Great point, but I'm using an interactive shell.
As far as wrapping the sleep(1) command to validate arguments, I would
go with something more like this:
ver=$(sleep --version 2>&1)
if [[ $ver = *GNU* ]]; then
: fractions are allowed
else
: fractions are probably going to blow up
fi
Actually *calling* sleep(1) with wacky arguments to see how long it
takes to die is pretty suboptimal, I should think.

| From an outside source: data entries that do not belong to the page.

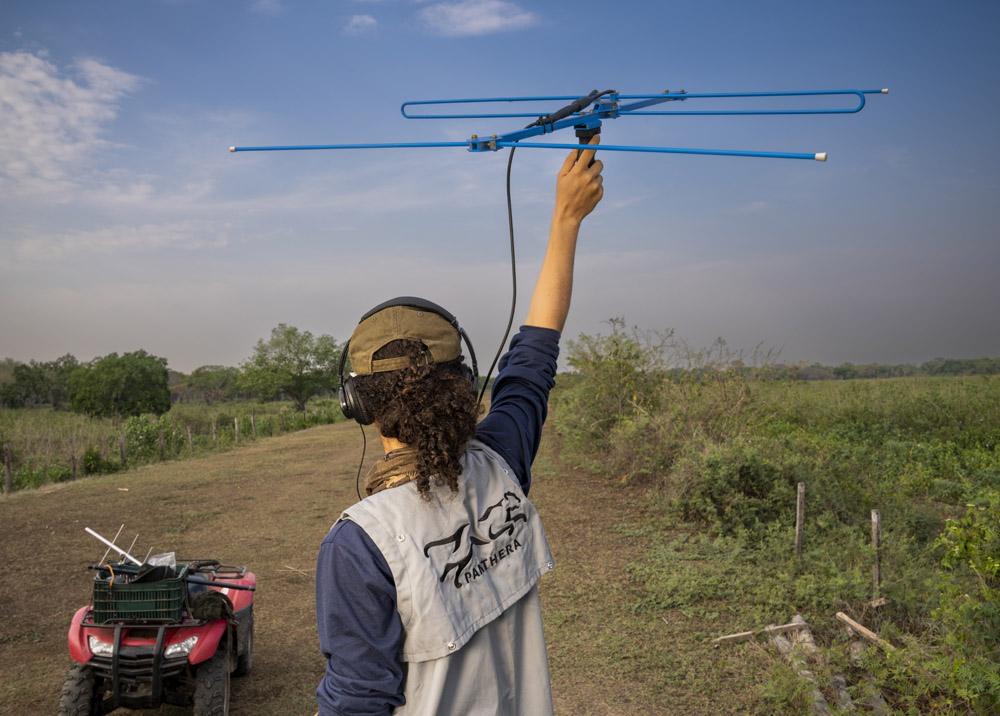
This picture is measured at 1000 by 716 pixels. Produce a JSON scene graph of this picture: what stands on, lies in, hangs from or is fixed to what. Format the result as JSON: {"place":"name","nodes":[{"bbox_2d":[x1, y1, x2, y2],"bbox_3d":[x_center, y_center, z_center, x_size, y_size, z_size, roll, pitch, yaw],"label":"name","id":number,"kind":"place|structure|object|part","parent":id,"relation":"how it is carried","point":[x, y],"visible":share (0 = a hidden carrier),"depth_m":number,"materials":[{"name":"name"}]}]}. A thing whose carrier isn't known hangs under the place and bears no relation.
{"place":"outdoors","nodes":[
{"label":"outdoors","id":0,"kind":"place"},
{"bbox_2d":[0,47,145,201],"label":"cloud","id":1,"kind":"structure","parent":0,"point":[82,115],"materials":[{"name":"white"}]},
{"bbox_2d":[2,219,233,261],"label":"cloud","id":2,"kind":"structure","parent":0,"point":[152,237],"materials":[{"name":"white"}]},
{"bbox_2d":[0,398,351,493],"label":"grass field","id":3,"kind":"structure","parent":0,"point":[276,404],"materials":[{"name":"green plant"}]},
{"bbox_2d":[3,444,12,492],"bbox_3d":[-9.213,2.172,18.005,0.137,1.129,0.140,-1,-1,0],"label":"fence post","id":4,"kind":"object","parent":3,"relation":"in","point":[9,472],"visible":0.98,"depth_m":17.98,"materials":[{"name":"brown wood"}]},
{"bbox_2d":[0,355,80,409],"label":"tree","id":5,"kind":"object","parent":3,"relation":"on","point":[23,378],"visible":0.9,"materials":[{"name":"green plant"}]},
{"bbox_2d":[69,442,76,477],"bbox_3d":[-8.699,2.249,19.640,0.133,1.074,0.123,-1,-1,36],"label":"fence post","id":6,"kind":"object","parent":3,"relation":"in","point":[74,468],"visible":0.83,"depth_m":19.61,"materials":[{"name":"brown wood"}]},
{"bbox_2d":[65,350,172,419],"label":"tree","id":7,"kind":"object","parent":3,"relation":"on","point":[131,382],"visible":1,"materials":[{"name":"green plant"}]},
{"bbox_2d":[119,432,125,463],"bbox_3d":[-8.759,2.265,22.373,0.124,1.076,0.133,-1,-1,0],"label":"fence post","id":8,"kind":"object","parent":3,"relation":"in","point":[123,452],"visible":0.92,"depth_m":22.34,"materials":[{"name":"brown wood"}]},
{"bbox_2d":[122,415,174,461],"bbox_3d":[-9.299,2.166,25.393,1.617,1.364,1.642,-1,-1,25],"label":"shrub","id":9,"kind":"object","parent":3,"relation":"on","point":[133,428],"visible":0.75,"depth_m":25.09,"materials":[{"name":"green plant"}]},
{"bbox_2d":[158,429,164,460],"bbox_3d":[-8.278,2.270,23.572,0.127,1.018,0.122,-1,-1,0],"label":"fence post","id":10,"kind":"object","parent":3,"relation":"in","point":[162,440],"visible":0.95,"depth_m":23.54,"materials":[{"name":"brown wood"}]},
{"bbox_2d":[187,425,193,450],"bbox_3d":[-8.582,2.401,26.727,0.140,1.078,0.137,-1,-1,0],"label":"fence post","id":11,"kind":"object","parent":3,"relation":"in","point":[188,434],"visible":0.91,"depth_m":26.70,"materials":[{"name":"brown wood"}]},
{"bbox_2d":[178,365,244,404],"label":"tree","id":12,"kind":"object","parent":3,"relation":"on","point":[198,376],"visible":0.95,"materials":[{"name":"green plant"}]},
{"bbox_2d":[212,421,217,442],"bbox_3d":[-8.831,2.475,29.814,0.150,1.063,0.152,-1,-1,0],"label":"fence post","id":13,"kind":"object","parent":3,"relation":"in","point":[215,434],"visible":0.9,"depth_m":29.77,"materials":[{"name":"wood"}]},
{"bbox_2d":[234,417,239,441],"bbox_3d":[-8.708,2.542,31.872,0.157,1.125,0.155,-1,-1,0],"label":"fence post","id":14,"kind":"object","parent":3,"relation":"in","point":[235,424],"visible":0.97,"depth_m":31.83,"materials":[{"name":"brown wood"}]},
{"bbox_2d":[250,411,256,438],"bbox_3d":[-8.513,2.493,33.297,0.144,1.273,0.136,-1,-1,0],"label":"fence post","id":15,"kind":"object","parent":3,"relation":"in","point":[252,420],"visible":0.98,"depth_m":33.26,"materials":[{"name":"brown wood"}]},
{"bbox_2d":[239,325,344,412],"label":"tree","id":16,"kind":"object","parent":3,"relation":"on","point":[301,374],"visible":1,"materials":[{"name":"green plant"}]},
{"bbox_2d":[344,14,378,33],"label":"cloud","id":17,"kind":"structure","parent":0,"point":[356,19],"materials":[{"name":"white"}]},
{"bbox_2d":[0,411,761,715],"label":"dirt road","id":18,"kind":"structure","parent":0,"point":[268,452],"materials":[{"name":"brown soil"}]},
{"bbox_2d":[58,545,256,715],"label":"quad bike","id":19,"kind":"object","parent":18,"relation":"on","point":[86,652],"visible":0.78,"depth_m":5.05,"materials":[{"name":"red plastic"}]},
{"label":"tire","id":20,"kind":"part","parent":19,"relation":"part of","materials":[{"name":"black rubber"}]},
{"label":"headlight","id":21,"kind":"part","parent":19,"relation":"part of","materials":[{"name":"plastic"}]},
{"bbox_2d":[90,562,189,621],"bbox_3d":[-1.895,1.239,5.107,0.458,0.220,0.373,-1,-1,0],"label":"green crate","id":22,"kind":"object","parent":19,"relation":"on","point":[131,586],"visible":0.82,"depth_m":4.96,"materials":[{"name":"green plastic"}]},
{"bbox_2d":[84,525,142,566],"bbox_3d":[-2.125,1.076,5.372,0.350,0.252,0.121,-1,-1,13],"label":"antenna","id":23,"kind":"object","parent":22,"relation":"in","point":[88,530],"visible":0.87,"depth_m":5.36,"materials":[{"name":"metal"}]},
{"bbox_2d":[148,551,176,570],"bbox_3d":[-1.903,1.158,5.393,0.176,0.142,0.159,0,-1,-10],"label":"plastic bag","id":24,"kind":"object","parent":22,"relation":"in","point":[154,560],"visible":0.51,"depth_m":5.39,"materials":[{"name":"plastic"}]},
{"bbox_2d":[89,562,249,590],"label":"pole","id":25,"kind":"object","parent":22,"relation":"attached to","point":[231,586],"visible":0.9,"depth_m":5.09,"materials":[{"name":"plastic"}]},
{"label":"headlight","id":26,"kind":"part","parent":19,"relation":"part of","materials":[{"name":"plastic"}]},
{"label":"tire","id":27,"kind":"part","parent":19,"relation":"part of","materials":[{"name":"black rubber"}]},
{"bbox_2d":[187,589,234,620],"bbox_3d":[-1.552,1.310,5.164,0.244,0.144,0.290,-1,-1,0],"label":"bag","id":28,"kind":"object","parent":19,"relation":"on","point":[219,600],"visible":0.84,"depth_m":5.09,"materials":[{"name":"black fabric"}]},
{"label":"tire","id":29,"kind":"part","parent":19,"relation":"part of","materials":[{"name":"black rubber"}]},
{"bbox_2d":[309,135,603,713],"bbox_3d":[-0.078,0.610,2.203,0.672,2.105,0.843,-1,-1,0],"label":"woman","id":30,"kind":"object","parent":18,"relation":"on","point":[374,600],"visible":0.98,"depth_m":2.08},
{"bbox_2d":[336,297,480,422],"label":"headphones","id":31,"kind":"object","parent":30,"relation":"on","point":[345,400],"visible":0.55,"depth_m":2.29,"materials":[{"name":"black plastic"}]},
{"bbox_2d":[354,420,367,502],"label":"cable","id":32,"kind":"object","parent":31,"relation":"hanging from","point":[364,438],"visible":0.72,"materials":[{"name":"black plastic"}]},
{"bbox_2d":[227,87,870,163],"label":"antenna","id":33,"kind":"object","parent":30,"relation":"in","point":[658,97],"visible":0.87,"depth_m":3.15,"materials":[{"name":"blue metal"}]},
{"bbox_2d":[476,137,517,406],"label":"cable","id":34,"kind":"object","parent":33,"relation":"hanging from","point":[509,199],"visible":0.69,"depth_m":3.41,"materials":[{"name":"black plastic"}]},
{"bbox_2d":[417,0,538,36],"label":"cloud","id":35,"kind":"structure","parent":0,"point":[482,11],"materials":[{"name":"white"}]},
{"bbox_2d":[0,0,998,376],"label":"sky","id":36,"kind":"structure","parent":0,"point":[262,317],"materials":[{"name":"blue"}]},
{"bbox_2d":[553,368,998,715],"label":"grass field","id":37,"kind":"structure","parent":0,"point":[996,378],"materials":[{"name":"green plant"}]},
{"bbox_2d":[560,322,670,449],"bbox_3d":[2.407,0.768,20.113,2.706,3.047,3.261,-1,-1,0],"label":"shrub","id":38,"kind":"object","parent":37,"relation":"on","point":[617,353],"visible":0.82,"depth_m":19.77,"materials":[{"name":"green plant"}]},
{"bbox_2d":[678,441,801,533],"bbox_3d":[2.551,1.400,10.283,1.565,1.017,1.647,-1,-1,0],"label":"shrub","id":39,"kind":"object","parent":37,"relation":"on","point":[745,468],"visible":0.81,"depth_m":9.99,"materials":[{"name":"green plant"}]},
{"bbox_2d":[712,618,807,645],"bbox_3d":[1.730,1.834,6.437,0.662,0.090,0.089,0,-1,-18],"label":"wooden plank","id":40,"kind":"object","parent":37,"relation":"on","point":[784,626],"visible":0.94,"depth_m":6.41,"materials":[{"name":"brown wood"}]},
{"bbox_2d":[795,481,805,558],"bbox_3d":[2.719,1.567,8.746,0.083,0.907,0.080,-1,-1,0],"label":"wooden post","id":41,"kind":"object","parent":37,"relation":"in","point":[798,514],"visible":0.97,"depth_m":8.72,"materials":[{"name":"brown wood"}]},
{"bbox_2d":[772,621,829,715],"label":"log","id":42,"kind":"object","parent":37,"relation":"on","point":[815,696],"visible":0.78,"depth_m":5.66,"materials":[{"name":"wood"}]},
{"bbox_2d":[827,671,854,713],"bbox_3d":[1.846,1.834,5.154,0.100,0.159,0.451,-1,-1,0],"label":"log","id":43,"kind":"object","parent":37,"relation":"on","point":[843,692],"visible":0.73,"depth_m":5.16,"materials":[{"name":"wood"}]},
{"bbox_2d":[835,611,892,648],"bbox_3d":[2.380,1.784,6.219,0.106,0.104,0.518,0,-1,-17],"label":"wooden plank","id":44,"kind":"object","parent":37,"relation":"on","point":[852,622],"visible":0.9,"depth_m":6.24,"materials":[{"name":"brown wood"}]},
{"bbox_2d":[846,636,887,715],"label":"log","id":45,"kind":"object","parent":37,"relation":"on","point":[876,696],"visible":0.74,"depth_m":5.42,"materials":[{"name":"wood"}]},
{"bbox_2d":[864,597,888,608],"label":"wood piece","id":46,"kind":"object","parent":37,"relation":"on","point":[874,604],"visible":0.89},
{"bbox_2d":[871,509,882,595],"bbox_3d":[2.856,1.574,7.308,0.089,0.842,0.086,-1,-1,0],"label":"wooden post","id":47,"kind":"object","parent":37,"relation":"in","point":[876,518],"visible":0.9,"depth_m":7.29,"materials":[{"name":"brown wood"}]},
{"bbox_2d":[768,356,999,380],"label":"tree line","id":48,"kind":"object","parent":37,"relation":"on","point":[929,364],"visible":0.55,"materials":[{"name":"green plant"}]},
{"bbox_2d":[928,496,999,711],"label":"shrub","id":49,"kind":"object","parent":37,"relation":"on","point":[986,566],"visible":0.99,"depth_m":4.83,"materials":[{"name":"green plant"}]}
]}

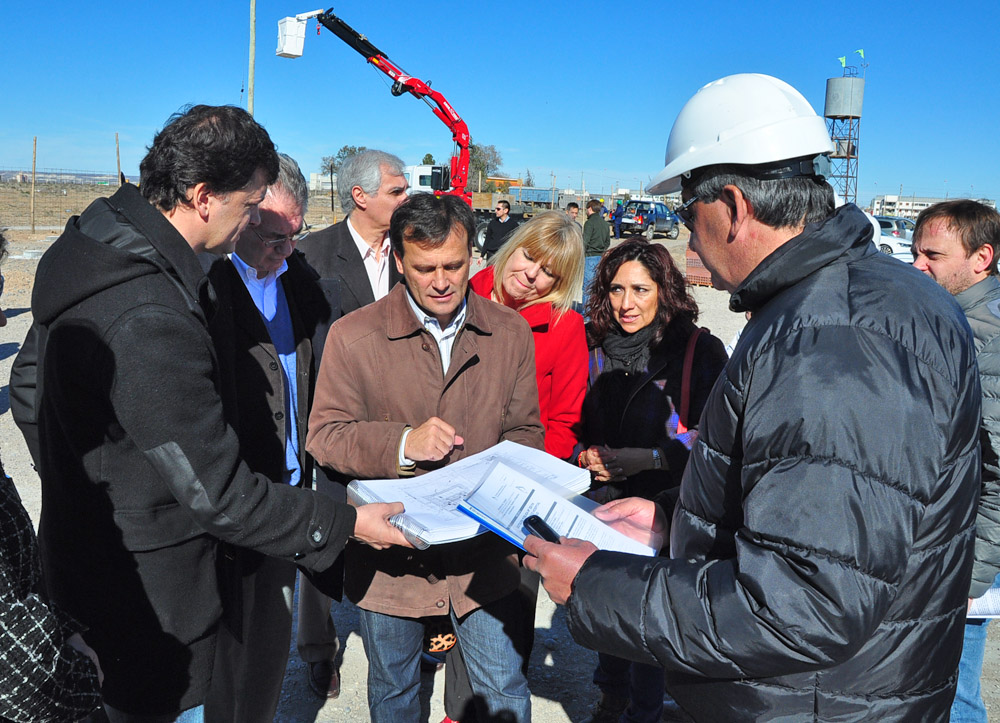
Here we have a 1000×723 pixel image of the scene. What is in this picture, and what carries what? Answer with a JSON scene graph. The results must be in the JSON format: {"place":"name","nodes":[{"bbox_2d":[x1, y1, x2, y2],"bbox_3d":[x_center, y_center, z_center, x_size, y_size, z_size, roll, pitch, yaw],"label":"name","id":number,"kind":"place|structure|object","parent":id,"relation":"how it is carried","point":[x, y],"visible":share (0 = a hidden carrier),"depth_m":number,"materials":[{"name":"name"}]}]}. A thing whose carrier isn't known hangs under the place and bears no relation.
{"place":"outdoors","nodes":[
{"label":"outdoors","id":0,"kind":"place"},
{"bbox_2d":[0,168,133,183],"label":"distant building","id":1,"kind":"structure","parent":0,"point":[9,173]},
{"bbox_2d":[247,0,256,116],"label":"utility pole","id":2,"kind":"object","parent":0,"point":[252,51],"visible":0.63,"depth_m":20.96,"materials":[{"name":"grey wood"}]},
{"bbox_2d":[276,10,323,57],"bbox_3d":[-3.893,-6.493,16.030,0.889,0.980,0.703,-5,13,-30],"label":"bucket","id":3,"kind":"object","parent":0,"point":[284,27],"visible":0.87,"depth_m":15.84,"materials":[{"name":"white plastic"}]},
{"bbox_2d":[309,172,336,191],"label":"building","id":4,"kind":"structure","parent":0,"point":[321,181],"materials":[{"name":"white"}]},
{"bbox_2d":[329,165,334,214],"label":"fence post","id":5,"kind":"object","parent":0,"point":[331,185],"visible":0.9,"depth_m":36.14,"materials":[{"name":"brown wood"}]},
{"bbox_2d":[320,144,365,177],"label":"tree","id":6,"kind":"object","parent":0,"point":[341,150],"visible":0.35,"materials":[{"name":"green plant"}]},
{"bbox_2d":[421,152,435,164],"label":"tree","id":7,"kind":"object","parent":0,"point":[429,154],"visible":0.23,"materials":[{"name":"green plant"}]},
{"bbox_2d":[467,143,503,191],"label":"tree","id":8,"kind":"object","parent":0,"point":[474,150],"visible":0.52,"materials":[{"name":"green plant"}]},
{"bbox_2d":[0,0,999,209],"label":"sky","id":9,"kind":"structure","parent":0,"point":[594,17],"materials":[{"name":"blue"}]},
{"bbox_2d":[1,217,999,722],"label":"gravel ground","id":10,"kind":"structure","parent":0,"point":[352,643],"materials":[{"name":"grey gravel"}]},
{"bbox_2d":[30,136,37,231],"bbox_3d":[-16.476,-6.196,28.755,0.148,3.317,0.157,1,11,1],"label":"wooden post","id":11,"kind":"object","parent":10,"relation":"on","point":[35,144],"visible":0.99,"depth_m":28.72,"materials":[{"name":"brown wood"}]},
{"bbox_2d":[0,222,104,722],"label":"person","id":12,"kind":"object","parent":10,"relation":"on","point":[5,503],"visible":0.95,"depth_m":1.37},
{"bbox_2d":[0,170,134,232],"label":"wire fence","id":13,"kind":"object","parent":10,"relation":"on","point":[33,217],"visible":0.59,"depth_m":29.89,"materials":[{"name":"brown"}]},
{"bbox_2d":[115,133,121,184],"bbox_3d":[-12.409,-5.798,26.584,0.135,3.149,0.138,1,11,1],"label":"wooden post","id":14,"kind":"object","parent":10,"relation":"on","point":[119,165],"visible":0.7,"depth_m":26.38,"materials":[{"name":"brown wood"}]},
{"bbox_2d":[7,108,428,722],"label":"man","id":15,"kind":"object","parent":10,"relation":"on","point":[125,428],"visible":0.97,"depth_m":1.82},
{"bbox_2d":[199,148,343,722],"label":"man","id":16,"kind":"object","parent":10,"relation":"on","point":[288,209],"visible":0.58,"depth_m":2.56},
{"bbox_2d":[298,146,409,694],"bbox_3d":[-0.596,0.144,3.376,0.585,2.123,0.681,8,13,30],"label":"man","id":17,"kind":"object","parent":10,"relation":"on","point":[360,223],"visible":0.41,"depth_m":3.32},
{"bbox_2d":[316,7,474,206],"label":"crane","id":18,"kind":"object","parent":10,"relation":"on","point":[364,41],"visible":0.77,"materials":[{"name":"red metal"}]},
{"bbox_2d":[305,193,546,722],"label":"man","id":19,"kind":"object","parent":10,"relation":"on","point":[421,298],"visible":0.94,"depth_m":2.40},
{"bbox_2d":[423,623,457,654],"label":"bag","id":20,"kind":"object","parent":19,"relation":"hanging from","point":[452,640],"visible":0.47,"depth_m":2.56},
{"bbox_2d":[349,439,589,547],"bbox_3d":[-0.064,0.317,2.014,0.546,0.089,0.391,-7,14,-36],"label":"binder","id":21,"kind":"object","parent":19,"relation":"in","point":[431,485],"visible":0.69,"depth_m":1.95,"materials":[{"name":"white paper"}]},
{"bbox_2d":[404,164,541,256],"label":"truck","id":22,"kind":"object","parent":10,"relation":"on","point":[419,175],"visible":0.28,"depth_m":24.37,"materials":[{"name":"white metal"}]},
{"bbox_2d":[480,198,517,262],"bbox_3d":[0.028,-1.926,13.181,0.612,1.367,0.582,7,13,25],"label":"man","id":23,"kind":"object","parent":10,"relation":"on","point":[496,233],"visible":0.76,"depth_m":12.99},
{"bbox_2d":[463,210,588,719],"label":"woman","id":24,"kind":"object","parent":10,"relation":"on","point":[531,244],"visible":0.51,"depth_m":2.98},
{"bbox_2d":[565,201,581,224],"bbox_3d":[1.480,-2.694,17.320,0.515,1.289,0.631,1,11,1],"label":"person","id":25,"kind":"object","parent":10,"relation":"on","point":[574,213],"visible":0.37,"depth_m":17.19},
{"bbox_2d":[581,197,609,309],"bbox_3d":[1.397,-1.581,12.175,0.525,1.681,0.548,1,11,1],"label":"man","id":26,"kind":"object","parent":10,"relation":"on","point":[594,233],"visible":0.74,"depth_m":11.99},
{"bbox_2d":[610,199,624,239],"bbox_3d":[4.650,-5.514,32.113,0.741,1.723,0.695,-4,12,-24],"label":"person","id":27,"kind":"object","parent":10,"relation":"on","point":[617,217],"visible":0.86,"depth_m":31.93},
{"bbox_2d":[570,233,724,720],"bbox_3d":[0.512,0.420,2.933,0.588,1.575,0.739,1,11,1],"label":"woman","id":28,"kind":"object","parent":10,"relation":"on","point":[613,373],"visible":0.67,"depth_m":2.85},
{"bbox_2d":[672,327,703,434],"bbox_3d":[0.698,0.113,2.970,0.135,0.396,0.309,4,12,15],"label":"shoulder bag","id":29,"kind":"object","parent":28,"relation":"hanging from","point":[688,365],"visible":0.38,"depth_m":2.92,"materials":[{"name":"red"}]},
{"bbox_2d":[618,198,681,239],"bbox_3d":[6.886,-6.610,38.077,1.840,1.779,4.713,10,14,36],"label":"pickup truck","id":30,"kind":"object","parent":10,"relation":"on","point":[674,229],"visible":0.78,"depth_m":37.04,"materials":[{"name":"blue metal"}]},
{"bbox_2d":[685,245,712,286],"bbox_3d":[4.431,-2.071,17.338,0.820,0.897,0.803,8,13,30],"label":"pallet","id":31,"kind":"object","parent":10,"relation":"on","point":[707,276],"visible":0.42,"depth_m":17.18,"materials":[{"name":"brick"}]},
{"bbox_2d":[527,75,983,722],"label":"man","id":32,"kind":"object","parent":10,"relation":"on","point":[792,239],"visible":0.97,"depth_m":1.37},
{"bbox_2d":[523,515,559,543],"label":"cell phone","id":33,"kind":"object","parent":32,"relation":"in","point":[533,525],"visible":0.56,"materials":[{"name":"black plastic"}]},
{"bbox_2d":[454,456,658,557],"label":"document","id":34,"kind":"object","parent":32,"relation":"in","point":[527,547],"visible":0.69,"depth_m":1.62,"materials":[{"name":"paper"}]},
{"bbox_2d":[876,234,914,261],"bbox_3d":[10.745,-3.298,23.922,3.694,1.320,1.594,10,14,38],"label":"white car","id":35,"kind":"object","parent":10,"relation":"on","point":[892,246],"visible":0.28,"depth_m":22.84,"materials":[{"name":"white metal"}]},
{"bbox_2d":[875,215,915,241],"bbox_3d":[15.128,-4.791,31.461,3.630,1.595,1.991,1,11,1],"label":"car","id":36,"kind":"object","parent":10,"relation":"on","point":[890,225],"visible":0.38,"depth_m":30.84,"materials":[{"name":"metal"}]},
{"bbox_2d":[908,195,999,720],"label":"man","id":37,"kind":"object","parent":10,"relation":"on","point":[931,258],"visible":0.54,"depth_m":2.64},
{"bbox_2d":[967,582,999,618],"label":"paper","id":38,"kind":"object","parent":37,"relation":"in","point":[994,594],"visible":0.18,"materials":[{"name":"white paper"}]},
{"bbox_2d":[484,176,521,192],"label":"orange building","id":39,"kind":"structure","parent":0,"point":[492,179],"materials":[{"name":"orange paint"}]},
{"bbox_2d":[507,186,566,206],"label":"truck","id":40,"kind":"object","parent":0,"point":[537,199],"visible":0.61,"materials":[{"name":"grey metal"}]},
{"bbox_2d":[824,61,865,205],"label":"water tower","id":41,"kind":"structure","parent":0,"point":[833,116],"depth_m":37.16,"materials":[{"name":"grey metal"}]},
{"bbox_2d":[837,56,846,66],"bbox_3d":[13.799,-12.087,32.801,0.341,0.541,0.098,1,11,1],"label":"flag","id":42,"kind":"object","parent":41,"relation":"attached to","point":[841,59],"visible":0.95,"depth_m":32.81,"materials":[{"name":"green fabric"}]},
{"bbox_2d":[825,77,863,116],"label":"water tank","id":43,"kind":"object","parent":41,"relation":"on","point":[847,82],"visible":0.94,"depth_m":33.95,"materials":[{"name":"grey"}]},
{"bbox_2d":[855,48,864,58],"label":"flag","id":44,"kind":"object","parent":41,"relation":"attached to","point":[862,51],"visible":0.93,"depth_m":32.61,"materials":[{"name":"green fabric"}]},
{"bbox_2d":[869,194,996,216],"label":"building","id":45,"kind":"structure","parent":0,"point":[878,201],"materials":[{"name":"white paint"}]}
]}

The reason of the original mail was to understand why the code didn't
work as expected. It wasn't intended to ask for a solution to the
problem of validating the argument given to the "sleep" program. The
real solution I came up to is:
SLEEP_TIME=something;
sleep_time_regex='^(\.[0-9]+)?$';
if
[ -z "$SLEEP_TIME" ] || # SLEEP_TIME must be a value
( # If we don't have the GNU implem, only integers are accepted
[[ "$(sleep --version 2>&1;)" != *GNU* ]] &&
[ -n "${SLEEP_TIME##*([0-9])}" ]
) || # If we do have the GNU implem, then we may have decimal point
[[ ! "${SLEEP_TIME##*([0-9])}" =~ ${sleep_time_regex} ]];
then
echo "Invalid SLEEP_TIME value.";
fi;
Note that I use a separate variable for the regex since the code won't
run on a (very) old Bash implementation I'm testing with.